→ Exercise directions: No pictures go in the copy; everything else in the records below must be output exactly.

→ Data extract:
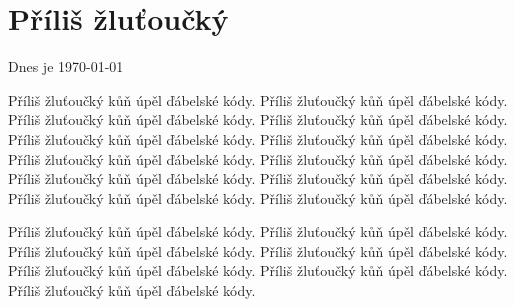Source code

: \documentclass[12pt,a4paper]{article}
\begin{document}
\section{Příliš žluťoučký}
Dnes je \today

Příliš žluťoučký kůň úpěl ďábelské kódy.
Příliš žluťoučký kůň úpěl ďábelské kódy.
Příliš žluťoučký kůň úpěl ďábelské kódy.
Příliš žluťoučký kůň úpěl ďábelské kódy.
Příliš žluťoučký kůň úpěl ďábelské kódy.
Příliš žluťoučký kůň úpěl ďábelské kódy.
Příliš žluťoučký kůň úpěl ďábelské kódy.
Příliš žluťoučký kůň úpěl ďábelské kódy.
Příliš žluťoučký kůň úpěl ďábelské kódy.
Příliš žluťoučký kůň úpěl ďábelské kódy.
Příliš žluťoučký kůň úpěl ďábelské kódy.
Příliš žluťoučký kůň úpěl ďábelské kódy.

Příliš žluťoučký kůň úpěl ďábelské kódy.
Příliš žluťoučký kůň úpěl ďábelské kódy.
Příliš žluťoučký kůň úpěl ďábelské kódy.
Příliš žluťoučký kůň úpěl ďábelské kódy.
Příliš žluťoučký kůň úpěl ďábelské kódy.
Příliš žluťoučký kůň úpěl ďábelské kódy.
Příliš žluťoučký kůň úpěl ďábelské kódy.
\end{document}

→ Exercise result:
Source code

: \documentclass[12pt,a4paper]{article}
\begin{document}
\section{Příliš žluťoučký}
Dnes je \today

Příliš žluťoučký kůň úpěl ďábelské kódy.
Příliš žluťoučký kůň úpěl ďábelské kódy.
Příliš žluťoučký kůň úpěl ďábelské kódy.
Příliš žluťoučký kůň úpěl ďábelské kódy.
Příliš žluťoučký kůň úpěl ďábelské kódy.
Příliš žluťoučký kůň úpěl ďábelské kódy.
Příliš žluťoučký kůň úpěl ďábelské kódy.
Příliš žluťoučký kůň úpěl ďábelské kódy.
Příliš žluťoučký kůň úpěl ďábelské kódy.
Příliš žluťoučký kůň úpěl ďábelské kódy.
Příliš žluťoučký kůň úpěl ďábelské kódy.
Příliš žluťoučký kůň úpěl ďábelské kódy.

Příliš žluťoučký kůň úpěl ďábelské kódy.
Příliš žluťoučký kůň úpěl ďábelské kódy.
Příliš žluťoučký kůň úpěl ďábelské kódy.
Příliš žluťoučký kůň úpěl ďábelské kódy.
Příliš žluťoučký kůň úpěl ďábelské kódy.
Příliš žluťoučký kůň úpěl ďábelské kódy.
Příliš žluťoučký kůň úpěl ďábelské kódy.
\end{document}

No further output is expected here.